Por que tenho saudades do Pacto de Estabilidade? Porque foi graças ao cumprimento escrupuloso da sua regra do défice máximo que Portugal, apesar de ter uma dívida monstra, pôde começar a ir aos mercados para a “reciclar” a taxas cada vez mais baixas. Por isso Centeno preside ao Eurogrupo. A geringonça é, no fundo, um filho “bastardo” do Pacto de Estabilidade. Os “compagnons de route” do PS mantiveram a sua retórica irresponsável contra o Pacto, mas foram “comprados” com a recuperação de rendimentos e uma limitada reversão nas privatizações, que financia a máquina sindical comunista.

O nosso futuro, na sua extrema complexidade, vai agora ser muito simples. Portugal, bem como os outros países com dívida alta que os mercados olham com desconfiança, está num dilema.

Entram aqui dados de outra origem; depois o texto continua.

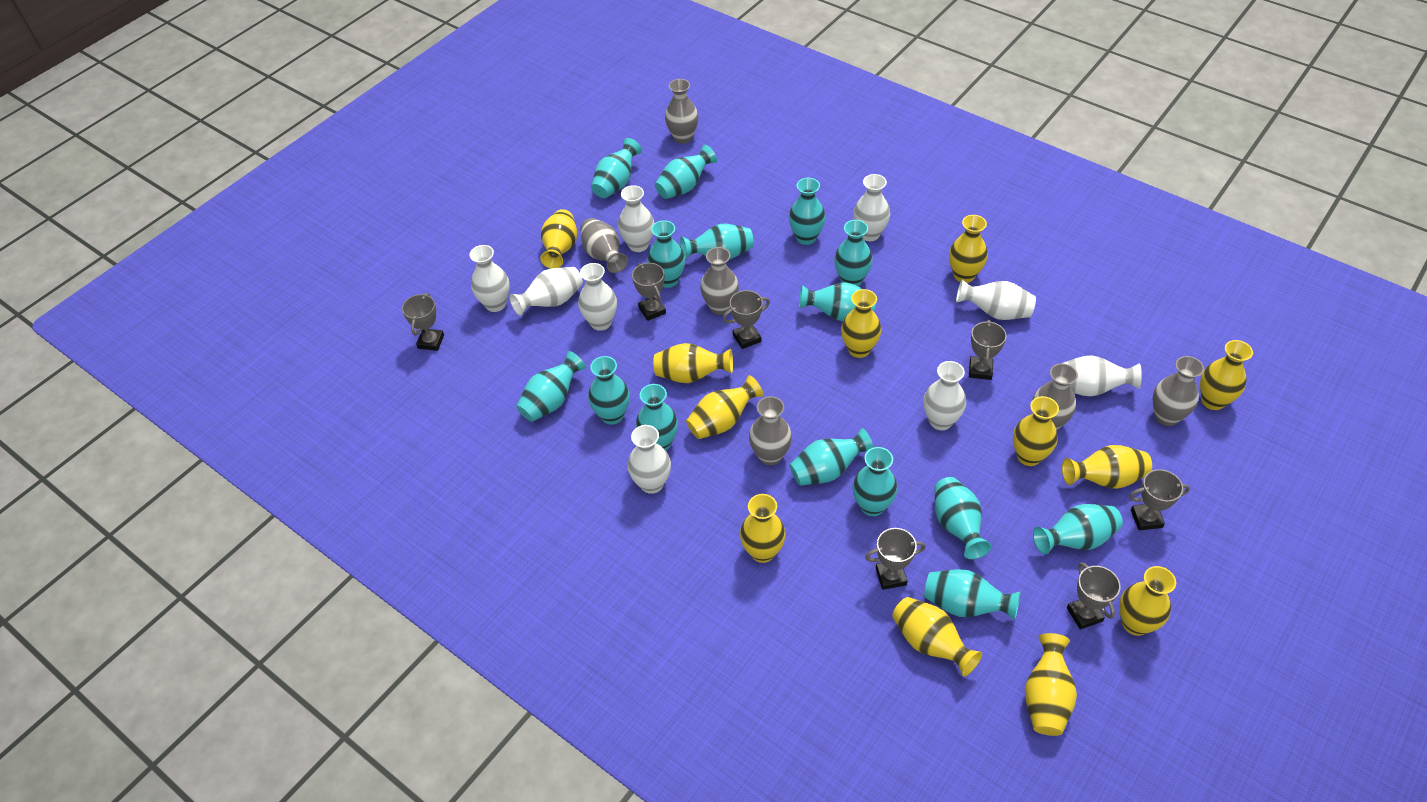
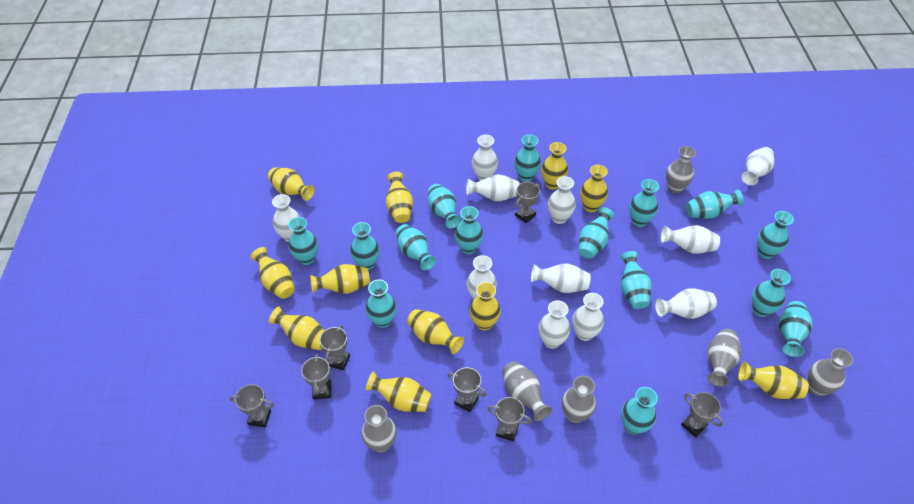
white vase: [469,245,510,312] [509,267,583,316] [578,263,617,331] [618,185,654,252] [627,425,671,494] [853,174,890,241] [923,361,966,430] [956,279,1036,320] [1064,355,1142,397] = 9 -> [272,194,300,242] [466,174,519,201] [467,255,497,299] [472,135,498,181] [531,264,591,293] [539,300,570,349] [548,176,576,224] [572,293,604,341] [655,288,717,319] [661,225,720,254] [741,147,774,185] = 11
yellow vase: [540,209,577,269] [653,343,733,383] [686,375,764,439] [740,494,786,563] [841,289,881,358] [892,597,982,677] [949,215,988,283] [1013,396,1059,466] [1025,633,1077,736] [1062,445,1152,489] [1119,566,1176,636] [1200,340,1253,410] = 12 -> [250,247,295,299] [268,168,315,201] [269,306,325,350] [310,264,370,294] [365,372,432,412] [386,172,413,223] [407,309,464,354] [469,282,501,330] [541,142,568,190] [580,165,608,212] [738,361,809,399] = 11

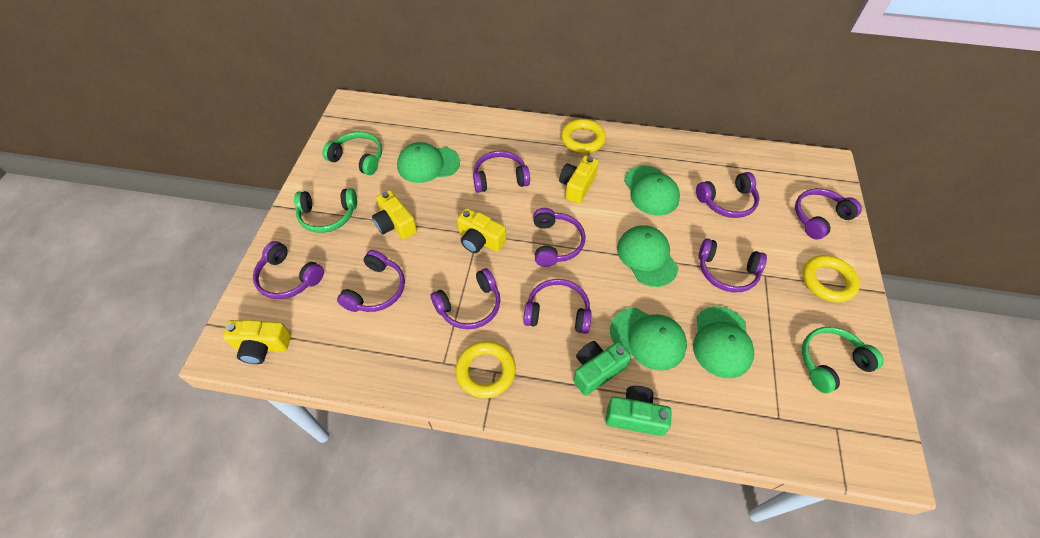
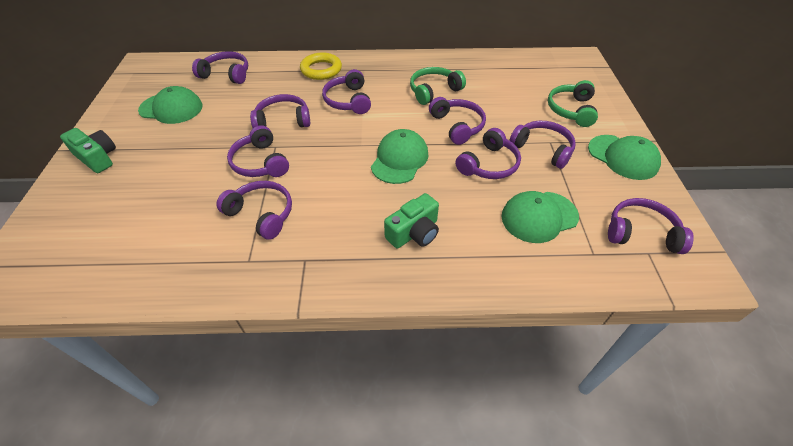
green cap: [397,142,460,183] [610,308,687,371] [617,225,679,287] [624,166,680,216] [693,306,754,378] = 5 -> [138,86,203,124] [371,129,428,184] [501,191,579,243] [588,135,661,180] = 4
green headphones: [294,188,357,233] [322,132,382,175] [802,327,884,393] = 3 -> [410,67,466,105] [548,80,598,127] = 2
yellow camera: [223,320,291,364] [372,190,417,240] [457,208,506,253] [559,155,599,204] = 4 -> none = 0
yellow ring: [456,341,516,398] [561,119,606,153] [802,255,860,303] = 3 -> [300,52,342,80] = 1

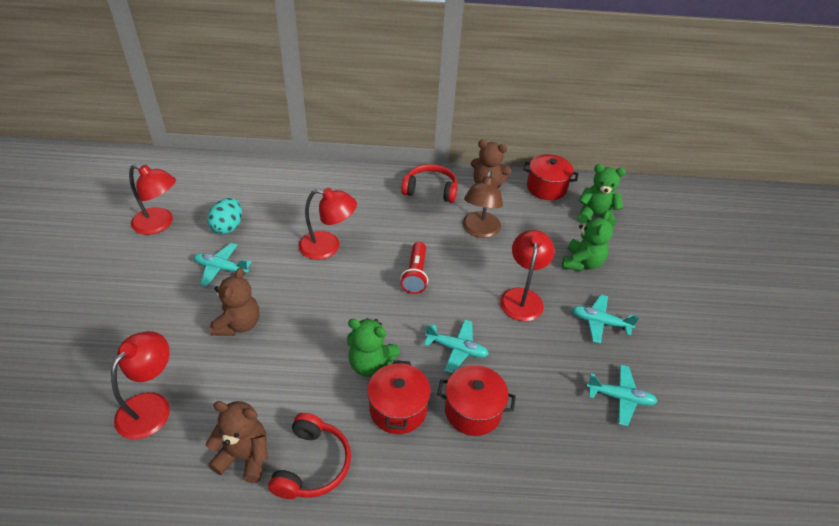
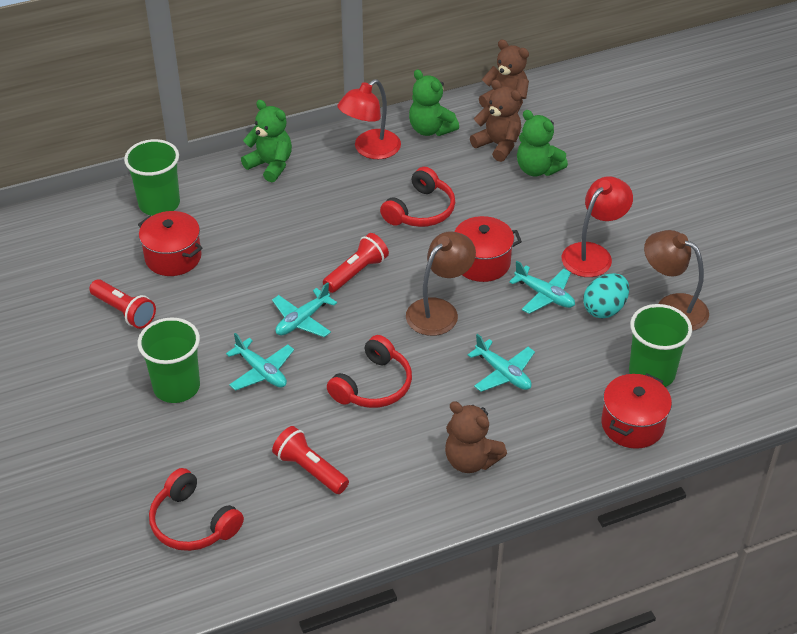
brown lamp: [463,171,503,238] = 1 -> [406,231,476,336] [644,230,709,331] = 2
green cup: none = 0 -> [124,139,180,216] [138,317,200,403] [629,304,692,387] = 3
red flashlight: [400,242,428,294] = 1 -> [89,279,156,329] [272,426,349,494] [323,233,389,293] = 3
red headphones: [268,413,351,499] [401,164,458,203] = 2 -> [149,468,244,551] [327,335,412,408] [380,167,455,227] = 3
red lamp: [111,331,170,439] [129,164,176,235] [298,188,357,260] [500,230,555,321] = 4 -> [337,79,401,159] [562,176,633,277] = 2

Ou consegue assegurar que tudo quanto vier a gastar acima das taxas máximas de défice previstas no Pacto será coberto por um qualquer modelo de raiz europeia que, a curto ou médio prazo, não impacte no seu serviço de dívida ou, na ausência desse suporte, se a dívida soberana portuguesa vier a ter de acumular mais esses astronómicos montantes, as taxas de juro que pagamos nos mercados vão disparar, a nossa dívida dá um salto gigantesco e a permanência no euro fica em sério risco.

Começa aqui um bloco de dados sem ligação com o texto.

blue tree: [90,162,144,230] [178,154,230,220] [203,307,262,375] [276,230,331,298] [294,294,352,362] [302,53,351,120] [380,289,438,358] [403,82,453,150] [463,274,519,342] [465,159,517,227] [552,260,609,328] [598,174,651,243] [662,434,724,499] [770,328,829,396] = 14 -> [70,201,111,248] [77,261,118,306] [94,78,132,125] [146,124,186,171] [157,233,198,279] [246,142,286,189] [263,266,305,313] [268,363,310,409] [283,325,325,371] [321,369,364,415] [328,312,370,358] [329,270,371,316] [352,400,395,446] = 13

Os mercados não são nem europeístas nem solidários. De momento, estão relativamente quietos, porque todos os Estados estão ainda no mesmo barco. Quando uns passarem para iates e outros para cascas de noz, os efeitos da tempestade serão muito diferentes para cada um. Por isso, seria essencial que o nosso défice regular regressasse ao conforto do Pacto de Estabilidade e que o défice excedentário passasse a ser coberto por mecanismos europeus – chamem-se coronabonds, moratórias ou seja lá o que for.